Seamos francos, cuando mires el trabajo de Dino Valls, puedes tener la primera impresión de que él se ha enamorado demasiado de cierta niña entre la infancia y la mujer, esa edad inquietante que convierte a los padres de adolescentes en una escopeta de protección excesiva. manejando monstruos.

 

La niña desnuda que pinta repetidamente tiene la edad suficiente para ser sexualmente activa, pero al mismo tiempo es virgen y vulnerable, lo suficientemente joven como para ser una niña. Los párpados rojos enmarcan sus ojos azules, como si ella hubiera llorado al silencio; sus labios a menudo parecen estar magullados, como si tuviera un joven amante cuyos besos han sido demasiado contundentes. Las etiquetas pegadas a la piel de su pecho comparan su pezón con una avispa, lo que implica la picadura. Su cuerpo está cubierto y revelado alternativamente por la tela, íntimo. En algunos de los cuadros, ella está atada o envuelta de manera inquietante, incluso suspendida; en un caso, Sigilla, está atada con cuerdas selladas con cera como una carta medieval. Manos incorpóreas, manos de hombres, manipulan su cuerpo desnudo.

Pero descartar rápidamente el trabajo de Valls porque parece un poco pervertido y un poco perturbador sería subestimar violentamente estas pinturas, que son mucho, mucho más profundas que la erótica superficial.

Valls muestra a la niña como objeto de examen por una fuerza externa: la empujan y la perforan los alfileres, se miden con divisiones, se desmantelan de sí misma y se dividen en vitrinas como si fuera un maniquí medio enterrado mirándonos directamente.
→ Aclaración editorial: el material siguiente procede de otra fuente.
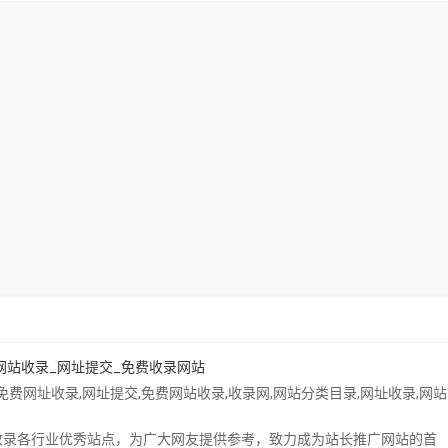
网站收录_网址提交_免费收录网站
免费网址收录
,
网址提交
,
免费网站收录
,
收录网
,
网站分类目录
,
网址收录
,
网站
，免费收录各行业优秀站点，为广大网友提供参考，致力成为站长推广网站的首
Las pinturas implican que alguien está muy enfocado en desarmar a esta pobre chica, haciendo un examen reductivo de cada parte de ella. Ella se presenta como una maravilla del gabinete. Ella está etiquetada, categorizada y mostrada con cuidado y sádicamente. Pero la intensidad del examen ha tenido su efecto en ella, dejando piercings en su cara, la palabra latina vultus cortada en su piel, sus ojos rojos vaciados de sus lágrimas, una barra de metal perforando su cabeza.

Dino Valls usa las técnicas de los maestros españoles del surrealismo

Dino Valls está muy influenciado por los maestros españoles y sus estudios de la forma humana. Como representante de la vanguardia española del arte figurativo, los retratos de Valls son precisos, sensuales, misteriosos y surrealistas. Expande los métodos de los maestros españoles e italianos del siglo XVII empleando técnicas figurativas formales como medio a través del cual explorar la mente humana en un marco lleno de simbolismo.

El trabajo de Valls implica una variedad de dípticos, trípticos y polípticos que, en su mayor parte, presentan cuerpos andróginos con atuendos anticuados. Muchos de los detalles parecen venir de un tiempo pasado. Sin embargo, las extrañas yuxtaposiciones de detalles de Valls hacen que el trabajo sea decididamente contemporáneo. Por ejemplo, en su políptico de 2013, RESTAURATIO, Valls inserta trozos y piezas de la cara de una mujer en el retrato central de una figura masculina de mayor edad, presentando recortes y bocetos, todos delicadamente pintados en forma de collage. Valls comenzó a estudiar el uso del huevo al temple en la madera poco después de abandonar la escuela de medicina en 1982. Desde entonces, se ha ido adaptando y personalizando para brindar una nueva perspectiva a esta forma de pintura tradicional.